Décadas de rencor y resentimiento finalmente llegaban a su fin hoy.
Para Félix, Máximo no era más que un niño rico mimado por su padre. Se había aprovechado de su buena apariencia para obtener todas las ventajas posibles dentro de la familia Corbalán. Quería ver si, sin Yeray y sus guardaespaldas protegiéndolo, ese junior consentido tenía lo necesario para escapar con vida.
Las cuatro mujeres en la sala privada eran sicarias cuidadosamente seleccionadas por Félix. Cuatro contra uno; Máximo no tenía ninguna posibilidad. La habitación estaba completamente insonorizada, así que, por más que Máximo gritara pidiendo ayuda, nadie afuera escucharía nada.
Justo cuando Félix se regodeaba en su sueño de eliminar a esa espina clavada en su costado, la situación dio un giro asombroso. Máximo, a quien él consideraba un inútil, sometió a las cuatro expertas en combate en menos de cinco minutos.
—¡Es imposible!
Al ver cómo sus cartas de triunfo eran eliminadas, Félix, desde su silla de ruedas, miró a Máximo con los ojos a punto de estallar de la furia.
—Tú... ¿cómo tú...?
En ese momento, la puerta cerrada se abrió de una patada y Yeray entró con un grupo de guardaespaldas.
—Señor Máximo, la basura de afuera ya está resuelta.
Al escuchar esto, Félix comenzó a temblar de miedo.
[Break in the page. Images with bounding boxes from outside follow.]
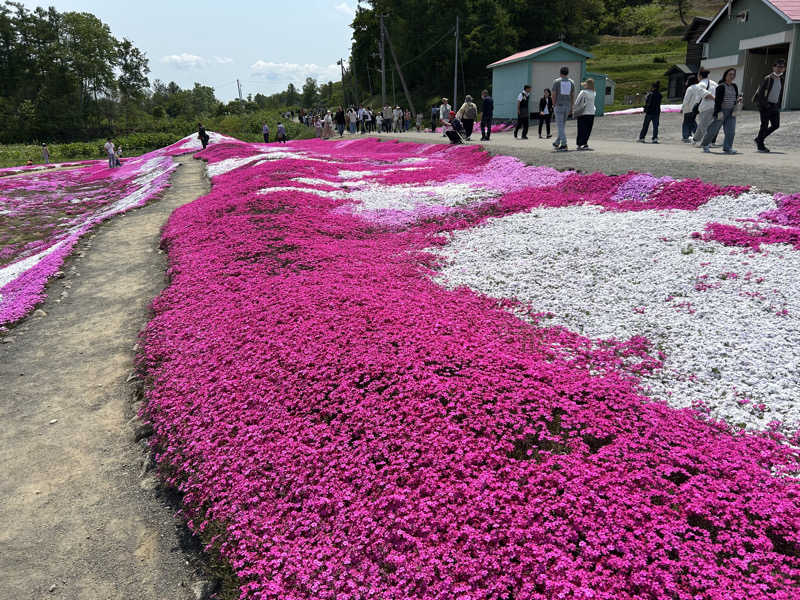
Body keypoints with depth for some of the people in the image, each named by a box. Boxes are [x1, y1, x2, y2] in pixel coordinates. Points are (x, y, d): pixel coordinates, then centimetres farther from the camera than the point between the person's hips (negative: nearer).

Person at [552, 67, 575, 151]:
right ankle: (557, 143, 23)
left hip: (559, 105, -4)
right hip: (567, 105, 4)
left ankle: (564, 144, -13)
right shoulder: (571, 82, 7)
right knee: (562, 125, 15)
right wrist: (571, 108, 12)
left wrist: (554, 106, 1)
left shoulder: (556, 82, -3)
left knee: (560, 125, -4)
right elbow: (573, 96, 7)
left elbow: (554, 95, -6)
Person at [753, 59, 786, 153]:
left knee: (776, 125, 3)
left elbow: (781, 94, 18)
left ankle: (758, 139, 17)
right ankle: (760, 145, 4)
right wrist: (764, 104, -14)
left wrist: (779, 106, 11)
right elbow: (760, 91, -10)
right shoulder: (768, 78, -7)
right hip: (765, 105, -7)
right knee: (765, 125, -5)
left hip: (775, 106, 7)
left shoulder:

Máximo se acomodó la camisa ligeramente arrugada, arrastró una silla y se sentó frente a Félix con una postura relajada.
—Podríamos haber comido juntos como buenos hermanos, pero te empeñaste en complicar las cosas.
Máximo sacó un puro de una caja y se lo extendió a Yeray. Yeray sacó un encendedor y se lo prendió. Mientras esperaba que el puro ardiera bien, Máximo suspiró levemente.
—A tu edad, fumando puros, comiendo manjares, divirtiéndote con tus amantes en villas espaciosas... llevabas una vida tan cómoda. ¿Por qué tenías que pelear conmigo?
Le metió el puro encendido en la boca a Félix.
—Disfruta bien de este último banquete.